First-principles linear combination of atomic orbitals method for the cohesive and structural properties of solids: Application to diamond

Abstract

We present a new method for the ab initio calculation of the cohesive and structural properties of solids. The method is based upon a linear combination of atomiclike orbitals (LCAO). Thus it possesses the physical appeal of traditional LCAO approaches. The method is a "first principles" one in the sense that no adjustable parameters enter the calculation. The required overlap integrals are calculated directly in real space. The one-electron potentials are derived from atomic properties and correspond to "ab initio" pseudopotentials. Another aspect of the method is that it does not involve a fully-self-consistent-field solution of the Schrödinger equation.

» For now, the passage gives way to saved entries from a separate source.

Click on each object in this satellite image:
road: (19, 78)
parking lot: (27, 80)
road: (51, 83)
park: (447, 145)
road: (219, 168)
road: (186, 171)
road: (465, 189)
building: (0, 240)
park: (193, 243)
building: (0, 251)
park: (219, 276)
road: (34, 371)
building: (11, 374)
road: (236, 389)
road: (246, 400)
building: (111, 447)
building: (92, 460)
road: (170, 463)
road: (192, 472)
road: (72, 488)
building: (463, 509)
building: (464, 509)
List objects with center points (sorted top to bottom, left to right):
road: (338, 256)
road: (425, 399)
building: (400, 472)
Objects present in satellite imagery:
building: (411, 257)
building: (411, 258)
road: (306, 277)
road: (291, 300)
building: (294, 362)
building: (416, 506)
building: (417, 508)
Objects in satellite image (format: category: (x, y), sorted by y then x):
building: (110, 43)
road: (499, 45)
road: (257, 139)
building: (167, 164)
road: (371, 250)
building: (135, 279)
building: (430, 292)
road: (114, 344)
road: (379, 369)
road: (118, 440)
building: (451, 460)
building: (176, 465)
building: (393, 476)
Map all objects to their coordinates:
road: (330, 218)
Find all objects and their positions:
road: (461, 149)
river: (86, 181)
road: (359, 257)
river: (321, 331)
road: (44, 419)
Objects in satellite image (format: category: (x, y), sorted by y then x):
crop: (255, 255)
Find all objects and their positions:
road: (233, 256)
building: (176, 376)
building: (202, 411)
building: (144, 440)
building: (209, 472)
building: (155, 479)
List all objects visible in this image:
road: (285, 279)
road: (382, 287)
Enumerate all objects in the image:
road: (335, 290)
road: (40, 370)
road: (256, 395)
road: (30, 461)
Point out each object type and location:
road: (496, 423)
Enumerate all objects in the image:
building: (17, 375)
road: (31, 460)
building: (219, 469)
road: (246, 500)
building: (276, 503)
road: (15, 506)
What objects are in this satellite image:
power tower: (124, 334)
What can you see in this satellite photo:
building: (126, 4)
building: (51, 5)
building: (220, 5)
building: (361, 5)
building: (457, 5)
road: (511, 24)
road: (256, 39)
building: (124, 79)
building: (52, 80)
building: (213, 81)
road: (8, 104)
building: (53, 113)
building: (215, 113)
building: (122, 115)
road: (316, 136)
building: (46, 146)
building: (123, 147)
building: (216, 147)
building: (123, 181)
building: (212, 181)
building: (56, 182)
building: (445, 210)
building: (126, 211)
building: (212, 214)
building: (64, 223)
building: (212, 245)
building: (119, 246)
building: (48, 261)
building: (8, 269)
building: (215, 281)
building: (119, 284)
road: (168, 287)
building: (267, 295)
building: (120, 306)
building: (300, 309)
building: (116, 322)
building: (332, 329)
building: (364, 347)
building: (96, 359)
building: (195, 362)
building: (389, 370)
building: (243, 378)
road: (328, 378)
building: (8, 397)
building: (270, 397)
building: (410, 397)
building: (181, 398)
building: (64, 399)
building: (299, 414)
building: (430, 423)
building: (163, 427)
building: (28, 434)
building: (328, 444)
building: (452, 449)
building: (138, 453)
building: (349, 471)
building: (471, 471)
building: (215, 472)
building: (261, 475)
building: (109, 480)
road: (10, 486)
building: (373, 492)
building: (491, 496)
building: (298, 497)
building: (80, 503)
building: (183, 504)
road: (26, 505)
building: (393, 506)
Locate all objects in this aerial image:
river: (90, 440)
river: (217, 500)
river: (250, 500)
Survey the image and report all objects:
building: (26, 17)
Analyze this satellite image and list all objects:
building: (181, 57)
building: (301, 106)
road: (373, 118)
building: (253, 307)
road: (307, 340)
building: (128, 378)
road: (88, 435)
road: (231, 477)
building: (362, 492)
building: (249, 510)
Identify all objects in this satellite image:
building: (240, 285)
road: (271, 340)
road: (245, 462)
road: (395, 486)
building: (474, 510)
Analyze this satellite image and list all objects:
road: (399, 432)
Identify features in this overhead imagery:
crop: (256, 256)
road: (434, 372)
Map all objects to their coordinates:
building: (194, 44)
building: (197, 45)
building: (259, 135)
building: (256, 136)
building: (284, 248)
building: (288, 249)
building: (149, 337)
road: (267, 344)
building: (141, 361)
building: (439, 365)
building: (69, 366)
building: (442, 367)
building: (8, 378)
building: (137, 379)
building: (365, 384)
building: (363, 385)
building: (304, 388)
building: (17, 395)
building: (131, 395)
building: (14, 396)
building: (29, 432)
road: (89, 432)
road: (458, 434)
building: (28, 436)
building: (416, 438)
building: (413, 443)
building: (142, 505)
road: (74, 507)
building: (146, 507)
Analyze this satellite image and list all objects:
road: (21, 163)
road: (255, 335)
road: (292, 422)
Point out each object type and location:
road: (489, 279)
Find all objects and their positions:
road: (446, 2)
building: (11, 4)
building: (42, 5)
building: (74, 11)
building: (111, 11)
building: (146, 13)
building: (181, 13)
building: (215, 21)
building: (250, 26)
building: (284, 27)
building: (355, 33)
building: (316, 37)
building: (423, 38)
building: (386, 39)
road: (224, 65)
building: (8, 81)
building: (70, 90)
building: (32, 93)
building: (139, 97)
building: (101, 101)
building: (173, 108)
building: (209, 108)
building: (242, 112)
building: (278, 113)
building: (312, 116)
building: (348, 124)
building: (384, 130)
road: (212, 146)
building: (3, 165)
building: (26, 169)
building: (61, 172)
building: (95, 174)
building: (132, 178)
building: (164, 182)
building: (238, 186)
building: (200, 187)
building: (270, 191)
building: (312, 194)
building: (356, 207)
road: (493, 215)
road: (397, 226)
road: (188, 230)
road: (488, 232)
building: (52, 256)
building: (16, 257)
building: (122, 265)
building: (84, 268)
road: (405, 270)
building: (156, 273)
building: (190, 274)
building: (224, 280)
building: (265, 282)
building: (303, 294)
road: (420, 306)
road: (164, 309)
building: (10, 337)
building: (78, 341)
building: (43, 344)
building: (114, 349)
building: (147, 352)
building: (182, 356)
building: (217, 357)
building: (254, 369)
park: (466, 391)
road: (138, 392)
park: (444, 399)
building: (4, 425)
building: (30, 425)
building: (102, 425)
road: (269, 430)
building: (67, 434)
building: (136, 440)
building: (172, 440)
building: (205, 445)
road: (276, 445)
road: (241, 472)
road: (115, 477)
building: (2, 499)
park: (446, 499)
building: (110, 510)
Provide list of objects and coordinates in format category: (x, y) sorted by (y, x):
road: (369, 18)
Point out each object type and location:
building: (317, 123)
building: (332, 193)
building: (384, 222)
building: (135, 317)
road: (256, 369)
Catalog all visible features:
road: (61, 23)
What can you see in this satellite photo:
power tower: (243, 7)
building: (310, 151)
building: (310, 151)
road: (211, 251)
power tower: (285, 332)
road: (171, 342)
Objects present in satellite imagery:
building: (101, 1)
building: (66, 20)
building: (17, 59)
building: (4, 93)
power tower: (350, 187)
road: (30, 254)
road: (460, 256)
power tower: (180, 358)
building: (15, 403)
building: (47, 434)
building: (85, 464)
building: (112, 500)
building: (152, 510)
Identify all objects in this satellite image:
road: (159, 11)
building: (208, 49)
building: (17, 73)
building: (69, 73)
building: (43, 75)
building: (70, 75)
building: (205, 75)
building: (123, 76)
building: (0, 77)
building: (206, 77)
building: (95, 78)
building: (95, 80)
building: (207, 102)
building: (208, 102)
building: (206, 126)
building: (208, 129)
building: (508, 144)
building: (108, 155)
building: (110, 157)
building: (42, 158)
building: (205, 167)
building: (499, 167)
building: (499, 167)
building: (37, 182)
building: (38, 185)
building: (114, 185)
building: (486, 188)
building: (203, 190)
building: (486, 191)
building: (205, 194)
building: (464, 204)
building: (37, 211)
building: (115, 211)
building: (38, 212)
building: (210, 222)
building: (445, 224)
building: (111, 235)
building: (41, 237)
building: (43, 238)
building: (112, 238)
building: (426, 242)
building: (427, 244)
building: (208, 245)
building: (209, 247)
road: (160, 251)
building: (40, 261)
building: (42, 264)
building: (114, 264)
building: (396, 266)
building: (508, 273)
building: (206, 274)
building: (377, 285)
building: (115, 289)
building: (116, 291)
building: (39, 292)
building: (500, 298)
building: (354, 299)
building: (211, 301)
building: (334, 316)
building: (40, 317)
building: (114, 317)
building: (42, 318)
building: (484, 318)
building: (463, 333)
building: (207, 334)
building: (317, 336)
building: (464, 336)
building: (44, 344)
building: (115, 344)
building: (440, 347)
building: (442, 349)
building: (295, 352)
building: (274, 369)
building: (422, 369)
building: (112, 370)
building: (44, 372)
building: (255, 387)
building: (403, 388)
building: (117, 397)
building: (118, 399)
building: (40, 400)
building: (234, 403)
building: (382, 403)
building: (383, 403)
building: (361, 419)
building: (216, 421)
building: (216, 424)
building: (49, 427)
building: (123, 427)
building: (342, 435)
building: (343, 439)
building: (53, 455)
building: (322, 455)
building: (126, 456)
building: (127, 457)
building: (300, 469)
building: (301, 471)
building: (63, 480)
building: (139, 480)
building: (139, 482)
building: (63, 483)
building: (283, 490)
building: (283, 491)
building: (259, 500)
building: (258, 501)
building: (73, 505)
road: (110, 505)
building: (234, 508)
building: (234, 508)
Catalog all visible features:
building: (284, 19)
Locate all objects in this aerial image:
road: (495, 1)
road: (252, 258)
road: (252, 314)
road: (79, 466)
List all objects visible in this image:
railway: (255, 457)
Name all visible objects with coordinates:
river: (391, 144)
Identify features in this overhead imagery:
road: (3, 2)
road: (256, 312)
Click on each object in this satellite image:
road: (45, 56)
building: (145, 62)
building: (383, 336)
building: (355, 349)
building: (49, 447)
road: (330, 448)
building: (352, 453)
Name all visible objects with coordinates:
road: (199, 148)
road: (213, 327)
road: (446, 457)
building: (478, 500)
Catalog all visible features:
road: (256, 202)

Rather, the total energy of the system is obtained by using a noniterative approach based explicitly on the variational principle in the density-functional formalism. The method is applied to an archtypical covalent system: the diamond crystal. Several ground-state properties—including the cohesive energy, lattice constant, the bulk modulus, and the derivative of the bulk modulus with pressure—are computed. The computed lattice constant and bulk modulus are within 1-2% of the experimental values and the computed cohesive energy is within 10% of the experimental value. Also, we present a frozen-phonon calculation for the optical phonons at the Brillouin-zone center and obtain agreement to within 1% of the experimental value.